A construção de um mito que passa pela angústia do queijo camembert 29/06/2022

Gabriel Guerra Rivera

Esse garoto, aconteça o que acontecer, tem que morrer coberto de piolhos“. Foram essas as palavras que um pai proferiu ao seu filho após este cometer um grande erro de ortografia. Palavras que dão uma ideia da força dessa figura paterna. O próprio filho, ao descrevê-lo, disse que esse pai representava Moisés e Júpiter ao mesmo tempo, ou seja, o poder absoluto.
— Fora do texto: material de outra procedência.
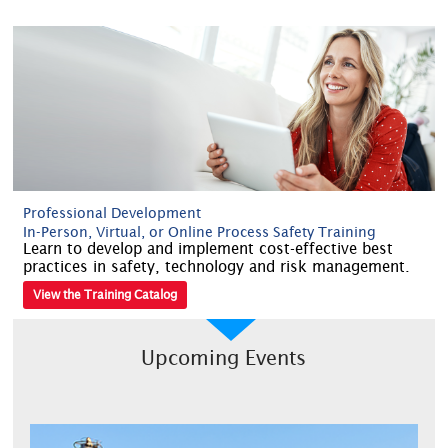
Professional Development
In-Person, Virtual, or Online Process Safety Training
Learn to develop and implement cost-effective best
practices in safety, technology and risk management.
View the Training Catalog
Upcoming Events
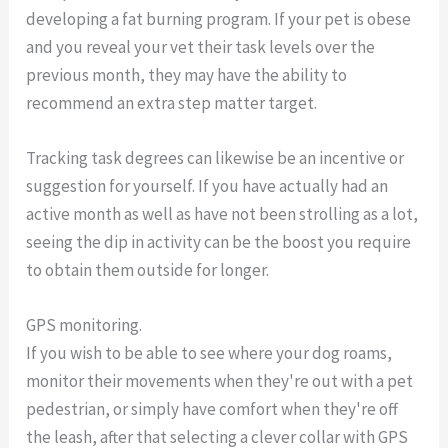
developing a fat burning program. If your pet is obese
and you reveal your vet their task levels over the
previous month, they may have the ability to
recommend an extra step matter target.
Tracking task degrees can likewise be an incentive or
suggestion for yourself. If you have actually had an
active month as well as have not been strolling as a lot,
seeing the dip in activity can be the boost you require
to obtain them outside for longer.
GPS monitoring.
If you wish to be able to see where your dog roams,
monitor their movements when they're out with a pet
pedestrian, or simply have comfort when they're off
the leash, after that selecting a clever collar with GPS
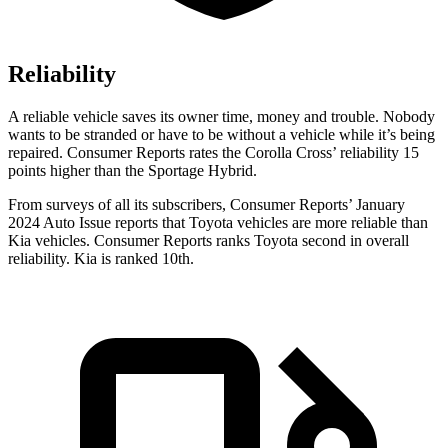
Reliability
A reliable vehicle saves its owner time, money and trouble. Nobody
w
ants to be stranded or have to be without a vehicle while it’s being
repaired.
Consumer Reports
rates the Corolla Cros
s’
reliability 15
points higher than the Sportage Hybrid.
From surveys of all its subscribers,
Consumer Reports
’ January
2024 Auto Issue reports that Toyota vehicles are more reliable than
Kia vehicles.
Consumer Reports
ranks Toyota second in overall
reliability. Kia is ranked 10th.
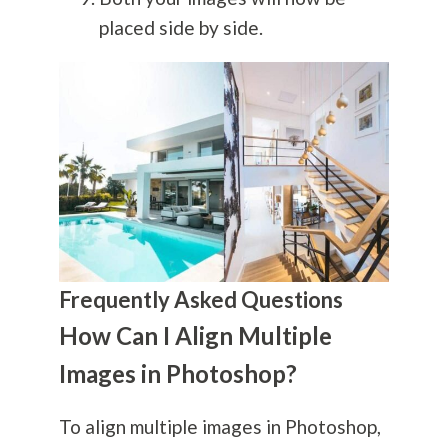
placed side by side.
Frequently Asked Questions
How Can I Align Multiple
Images in Photoshop?
To align multiple images in Photoshop,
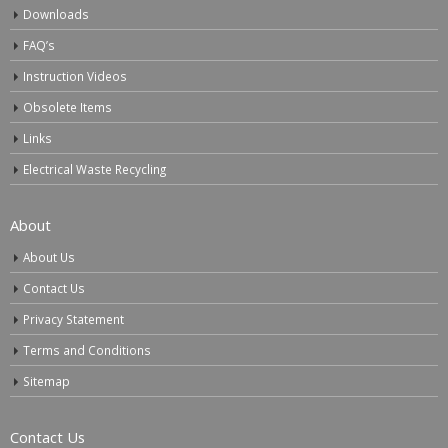
Downloads
FAQ’s
Instruction Videos
Obsolete Items
Links
Electrical Waste Recycling
About
About Us
Contact Us
Privacy Statement
Terms and Conditions
Sitemap
Contact Us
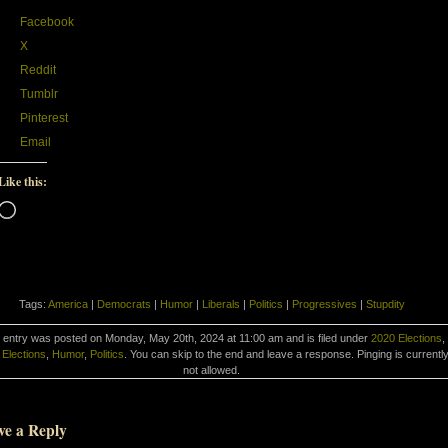
Facebook
X
Reddit
Tumblr
Pinterest
Email
Like this:
Loading…
Tags:
America
|
Democrats
|
Humor
|
Liberals
|
Politics
|
Progressives
|
Stupdity
 entry was posted on Monday, May 20th, 2024 at 11:00 am and is filed under
2020 Elections
,
Elections
,
Humor
,
Politics
. You can skip to the end and leave a response. Pinging is currentl
not allowed.
ve a Reply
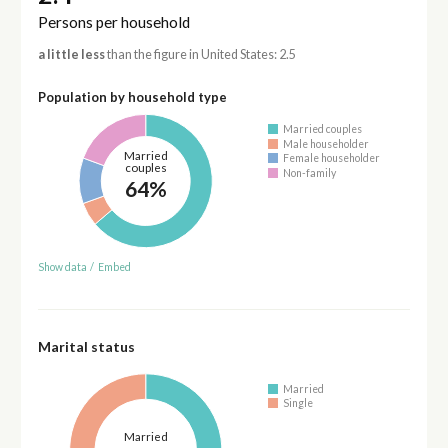
Persons per household
a little less
than the figure in United States: 2.5
Population by household type
Married couples
Male householder
Married
Female householder
couples
Non-family
64%
Show data
/
Embed
Marital status
Married
Single
Married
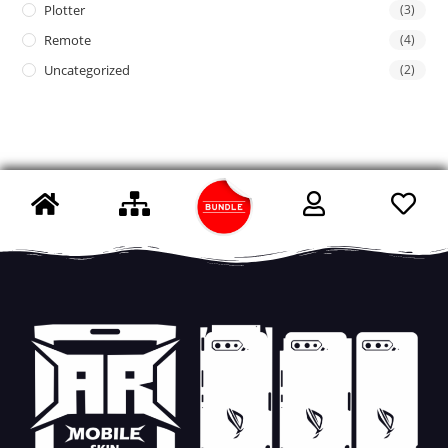
Plotter
(3)
Remote
(4)
Uncategorized
(2)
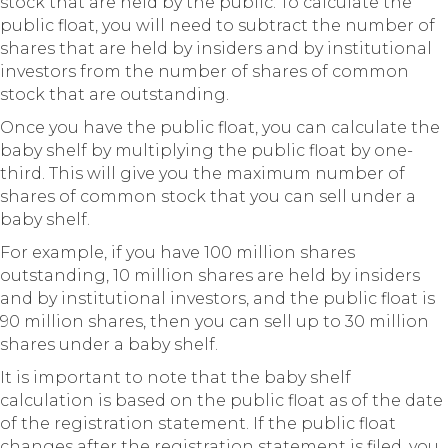
stock that are held by the public. To calculate the
public float, you will need to subtract the number of
shares that are held by insiders and by institutional
investors from the number of shares of common
stock that are outstanding.
Once you have the public float, you can calculate the
baby shelf by multiplying the public float by one-
third. This will give you the maximum number of
shares of common stock that you can sell under a
baby shelf.
For example, if you have 100 million shares
outstanding, 10 million shares are held by insiders
and by institutional investors, and the public float is
90 million shares, then you can sell up to 30 million
shares under a baby shelf.
It is important to note that the baby shelf
calculation is based on the public float as of the date
of the registration statement. If the public float
changes after the registration statement is filed, you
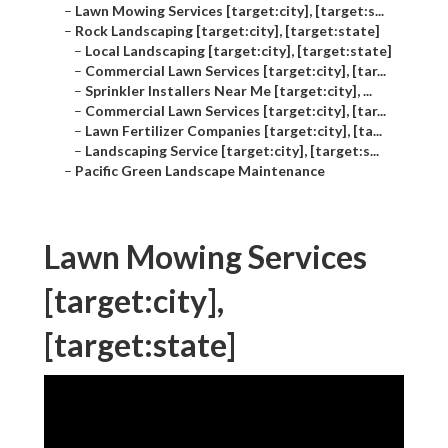
–
Lawn Mowing Services [target:city], [target:s...
–
Rock Landscaping [target:city], [target:state]
–
Local Landscaping [target:city], [target:state]
–
Commercial Lawn Services [target:city], [tar...
–
Sprinkler Installers Near Me [target:city], ...
–
Commercial Lawn Services [target:city], [tar...
–
Lawn Fertilizer Companies [target:city], [ta...
–
Landscaping Service [target:city], [target:s...
–
Pacific Green Landscape Maintenance
Lawn Mowing Services
[target:city],
[target:state]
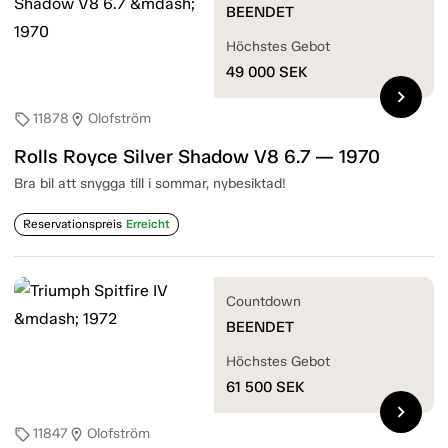
BEENDET
Höchstes Gebot
49 000
SEK
chevron_right
11878
Olofström
sell
location_on
Rolls Royce Silver Shadow V8 6.7 — 1970
Bra bil att snygga till i sommar, nybesiktad!
Reservationspreis
Erreicht
Countdown
BEENDET
Höchstes Gebot
61 500
SEK
chevron_right
11847
Olofström
sell
location_on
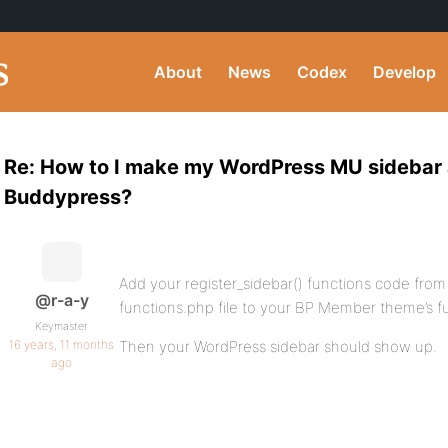
About
News
Codex
Develop
Re: How to I make my WordPress MU sidebar
Buddypress?
Add your register_sidebar() functions code from
@r-a-y
functions.php file to your BP Member theme’s fu
Keymaster
16 years, 11 months
Then your WordPress sidebar should show up.
ago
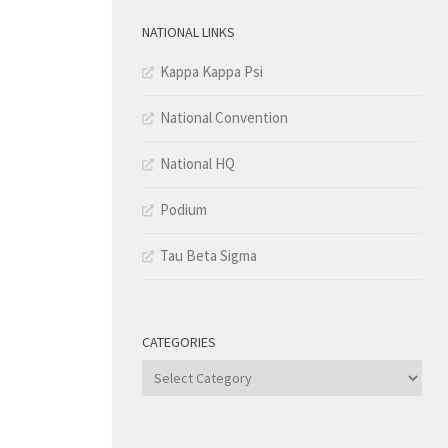
NATIONAL LINKS
Kappa Kappa Psi
National Convention
National HQ
Podium
Tau Beta Sigma
CATEGORIES
Categories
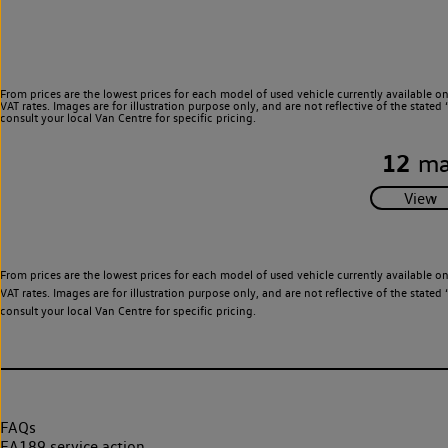
From prices are the lowest prices for each model of used vehicle currently available o
VAT rates. Images are for illustration purpose only, and are not reflective of the stat
consult your local Van Centre for specific pricing.
12
ma
From prices are the lowest prices for each model of used vehicle currently available o
VAT rates. Images are for illustration purpose only, and are not reflective of the stat
consult your local Van Centre for specific pricing.
FAQs
EA189 service action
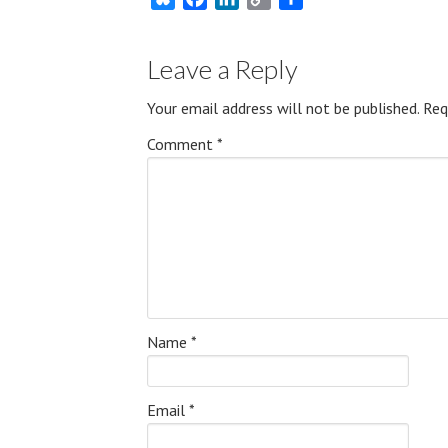
Link
Leave a Reply
Your email address will not be published.
Req
Comment
*
Name
*
Email
*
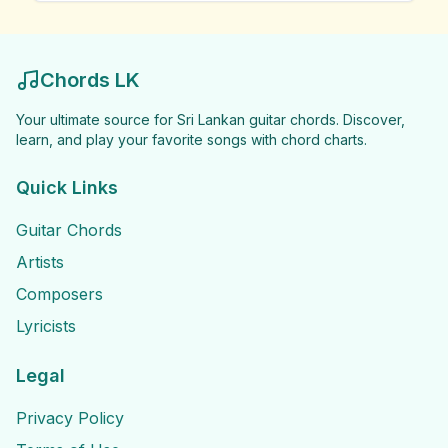
Chords LK
Your ultimate source for Sri Lankan guitar chords. Discover,
learn, and play your favorite songs with chord charts.
Quick Links
Guitar Chords
Artists
Composers
Lyricists
Legal
Privacy Policy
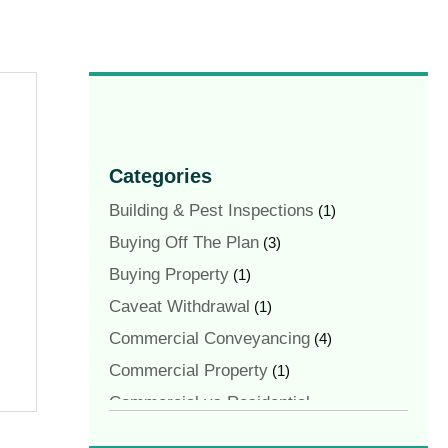
Categories
Building & Pest Inspections
(1)
Buying Off The Plan
(3)
Buying Property
(1)
Caveat Withdrawal
(1)
Commercial Conveyancing
(4)
Commercial Property
(1)
Commercial vs Residential
Conveyancing
(1)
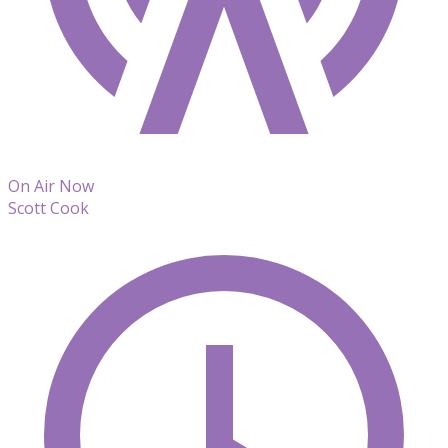
On Air Now
Scott Cook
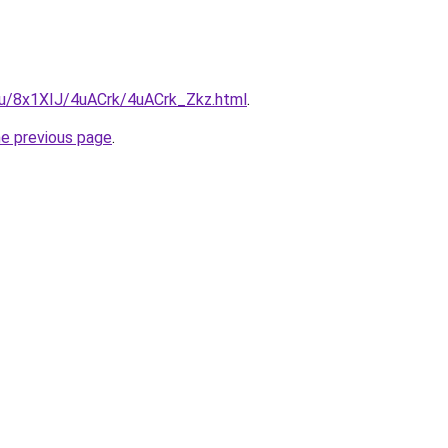
.ru/8x1XIJ/4uACrk/4uACrk_Zkz.html
.
he previous page
.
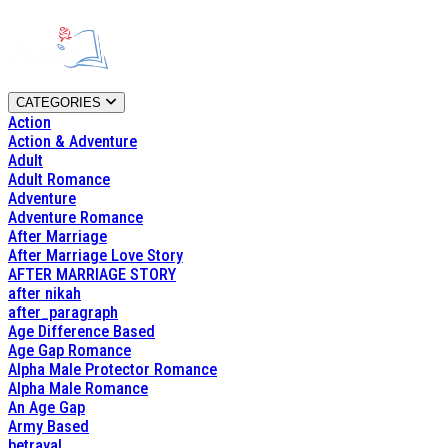
CATEGORIES
Action
Action & Adventure
Adult
Adult Romance
Adventure
Adventure Romance
After Marriage
After Marriage Love Story
AFTER MARRIAGE STORY
after nikah
after_paragraph
Age Difference Based
Age Gap Romance
Alpha Male Protector Romance
Alpha Male Romance
An Age Gap
Army Based
betrayal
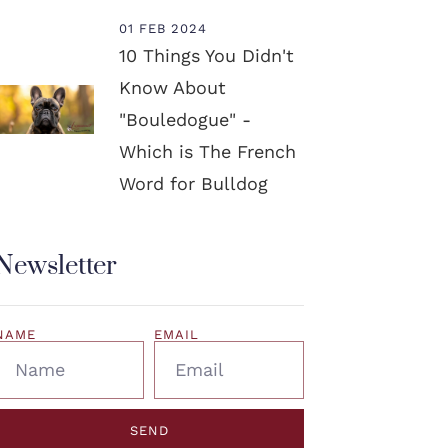
01 FEB 2024
10 Things You Didn't
Know About
"Bouledogue" -
Which is The French
Word for Bulldog
Newsletter
NAME
EMAIL
SEND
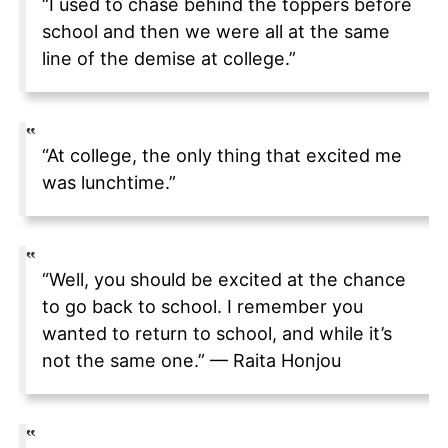
“I used to chase behind the toppers before
school and then we were all at the same
line of the demise at college.”
“At college, the only thing that excited me
was lunchtime.”
“Well, you should be excited at the chance
to go back to school. I remember you
wanted to return to school, and while it’s
not the same one.” — Raita Honjou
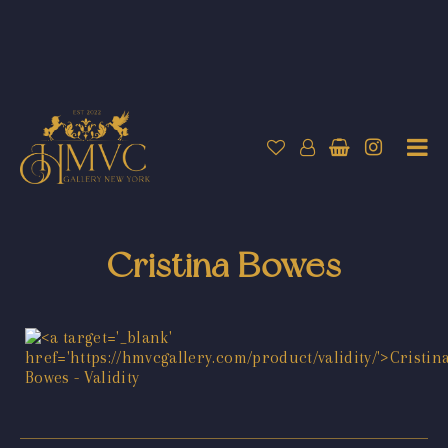
Cristina Bowes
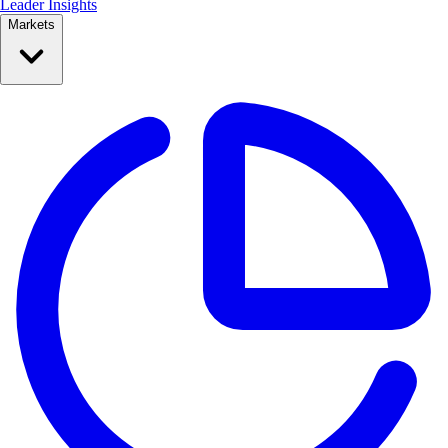
Leader Insights
Markets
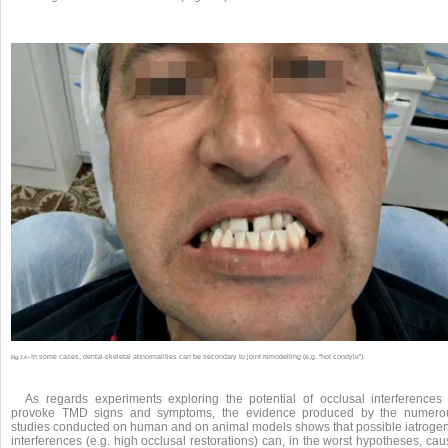
In some cases, dental-skeletal abnormalities can be secondary to joint remodelling (e.g. “hot condyle”).
Fig. 7.4 •
As regards experiments exploring the potential of occlusal interferences 
provoke TMD signs and symptoms, the evidence produced by the numero
studies conducted on human and on animal models shows that possible iatrogen
interferences (e.g. high occlusal restorations) can, in the worst hypotheses, ca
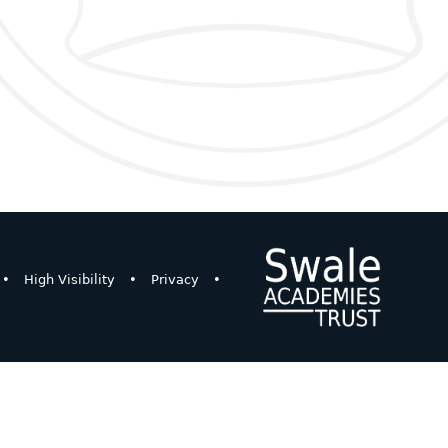
•
High Visibility
•
Privacy
•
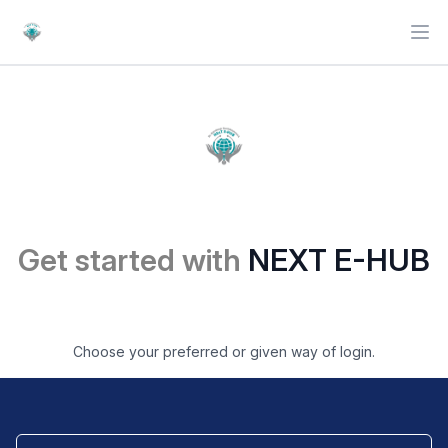
Ope
Get started with
NEXT E-HUB
Choose your preferred or given way of login.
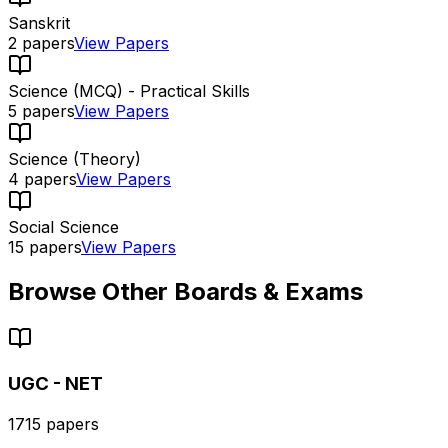
Sanskrit
2
papers
View Papers
Science (MCQ) - Practical Skills
5
papers
View Papers
Science (Theory)
4
papers
View Papers
Social Science
15
papers
View Papers
Browse Other Boards & Exams
UGC - NET
1715
papers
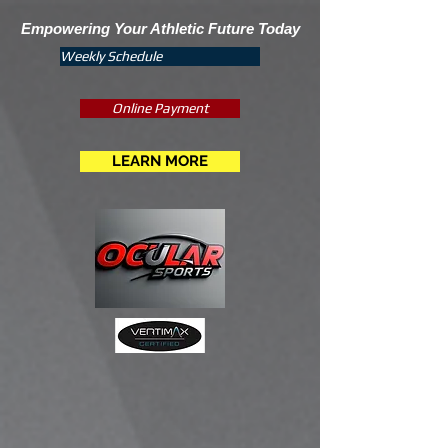
Empowering Your Athletic Future Today
Weekly Schedule
Online Payment
LEARN MORE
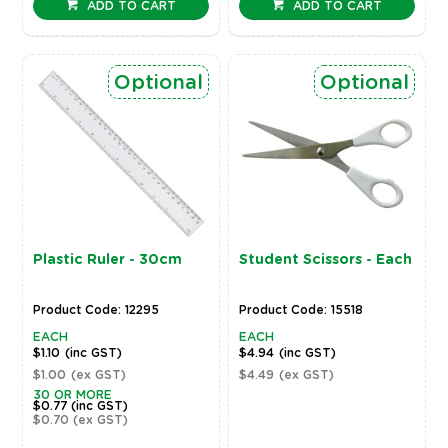
ADD TO CART
ADD TO CART
Optional
Optional
Plastic Ruler - 30cm
Student Scissors - Each
Product Code: 12295
Product Code: 15518
EACH
EACH
$1.10
(inc GST)
$4.94
(inc GST)
$1.00
(ex GST)
$4.49
(ex GST)
30 OR MORE
$0.77
(inc GST)
$0.70
(ex GST)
Esse filho chama-se Salvador Dalí.

Em uma entrevista de 1977 para o programa espanhol “A Fondo” (EDITRAMA, 2001), Dalí faz revelações por demais interessantes e que ilustram algumas características da neurose obsessiva.  Mencionarei algumas delas.

1.

Assim como no caso do Homem dos Ratos (FREUD, 1909, p.206), a relação de Dalí com o pai caracterizava-se por uma divisão de sentimentos: “quando ele ficava bravo, gritava, mas ele me amava muito”, disse Dalí. A mesma característica aparece no caso do homem dos lobos, cujo medo pelo pai foi o motivo mais forte para ele adoecer e para sua atitude ambivalente diante de tudo que passou a representar essa imagem paterna (FREUD, 1917 – 1918, p.42).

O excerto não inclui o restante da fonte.